This “incident response” approach to cyber security was designed primarily for enterprise networks, data centers, and consumer electronics. It companies perimeter-based protection that uses firewalls, intrusion detection systems (IDS) and intrusion prevention systems (IPS) to prevent security threats.

When threats penetrate perimeter-based protections, human operators typically shut down the compromised system, clean up or replace the compromised files and devices, and then restart the system.

Next is forensic analysis. This, too, requires intensive human involvement to harden existing protection mechanisms and develop future remediation measures.

However, as we move into the next phase of the Internet—the Internet of Things (IoT)—this security paradigm won’t be adequate because of changing form factors and use cases.

To succeed, we need fog computing. This will extend cloud computing (including security) to the edge of an enterprise’s or consumer’s network. Much in the way cloud technology enabled the Internet, fog will enable an array of secure IoT possibilities.

The Internet of Things has Unique Security Requirements
Many of the new things connected to the Internet will have long lifespans and yet highly constrained computing and memory resources that are difficult to upgrade. For instance, over a car’s lifespan of more than eleven years, security threats will become significantly more advanced and the amounts of resources required to combat the fast evolving threats will increase accordingly.

Other highly vulnerable, or completely unprotected environments, could include bicycles, drones, sensors, wearable devices, smart appliances, and communication devices deployed along roadsides and at traffic intersections to support smart cities. In these cases, traditional firewalls aren’t sufficient.

Fog Computing

Fog will provide innovative ways to reduce the security complexity and costs on individual devices and compensate the devices’ constrained security capabilities with off-board security services.
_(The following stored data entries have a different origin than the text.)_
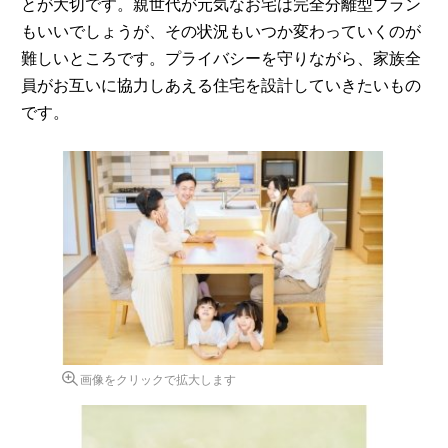
とが大切です。親世代が元気なお宅は完全分離型プラン
もいいでしょうが、その状況もいつか変わっていくのが
難しいところです。プライバシーを守りながら、家族全
員がお互いに協力しあえる住宅を設計していきたいもの
です。
画像をクリックで拡大します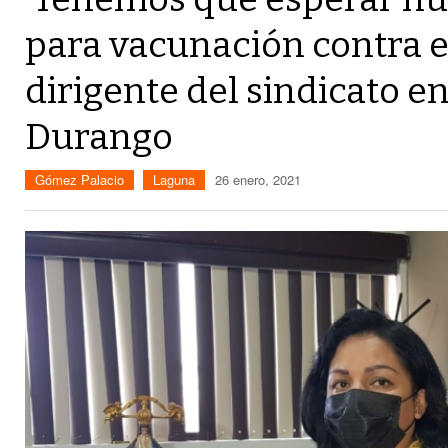
para vacunación contra e
dirigente del sindicato e
Durango
Gómez Palacio
Laguna
26 enero, 2021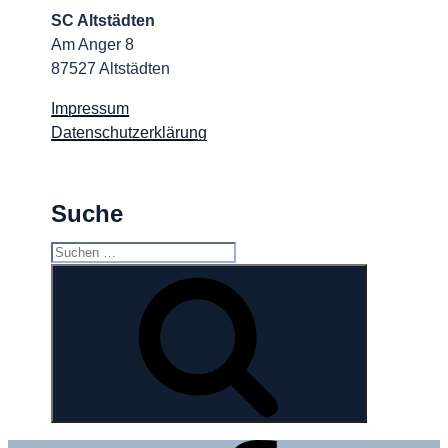
SC Altstädten
Am Anger 8
87527 Altstädten
Impressum
Datenschutzerklärung
Suche
Suchen
nach:
Suchen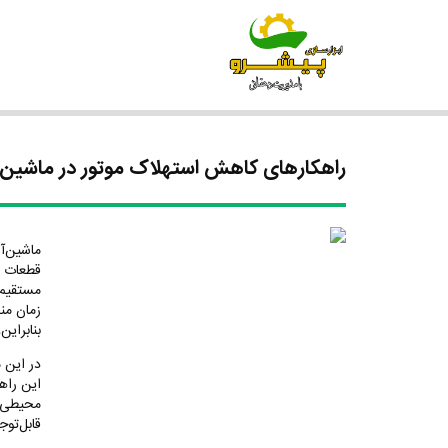
راهکارهای کاهش استهلاک موتور در ماشین‌آ
ماشین‌آل
قطعات د
مستقیم ب
زمان من
بنابرای
در این 
این راهک
محیطی م
قابل‌تو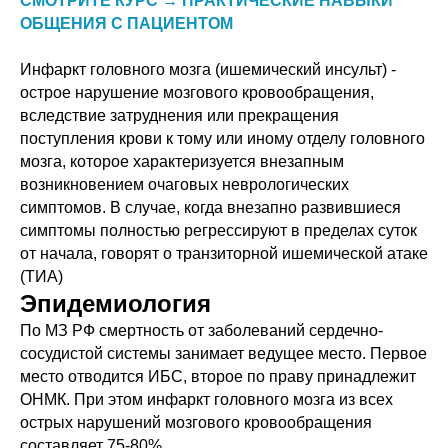
СМОТРИТЕ КУРС → ПРАКТИЧЕСКИЕ НАВЫКИ
ОБЩЕНИЯ С ПАЦИЕНТОМ
Инфаркт головного мозга (ишемический инсульт) -
острое нарушение мозгового кровообращения,
вследствие затруднения или прекращения
поступления крови к тому или иному отделу головного
мозга, которое характеризуется внезапным
возникновением очаговых неврологических
симптомов. В случае, когда внезапно развившиеся
симптомы полностью регрессируют в пределах суток
от начала, говорят о транзиторной ишемической атаке
(ТИА)
Эпидемиология
По МЗ РФ смертность от заболеваний сердечно-
сосудистой системы занимает ведущее место. Первое
место отводится ИБС, второе по праву принадлежит
ОНМК. При этом инфаркт головного мозга из всех
острых нарушений мозгового кровообращения
составляет 75-80%.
As a result, as in the car example, security upgrades will be possible and effective. And, via fog, concerns about scalability and trustworthiness will be addressed.

Reducing human-intensive incident responses is also critical for mission-critical systems, because shutting down some “things” can cause intolerable consequences. By placing fog-based automated security at the edge, we can reduce the human component and replace it with dynamic and risk-proportional incidence response.

In addition, many things won’t be managed by IT experts. Security operations must be significantly more automated and manageable. Remote online threat mitigation will be essential. Again, this is where fog can play a role.

Both industry and academia have been devoting tremendous efforts to build market consensus and develop enabling technologies and standards in support of IoT. An important milestone is the recent introduction of the Open Fog Consortium.

This is an ecosystem of industry and academic leaders committed to resolving the challenges surrounding fog and fostering an open architecture for fog computing. We expect to accelerate IoT deployments—and to maximize the value of these deployments across a wide range of industries.

By working toward a common goal, I’m convinced we’ll find the answers we need in fog computing. As a result, we’ll be in a better position to shift security paradigms—and address the challenges and exciting new opportunities afforded by the Internet of Things.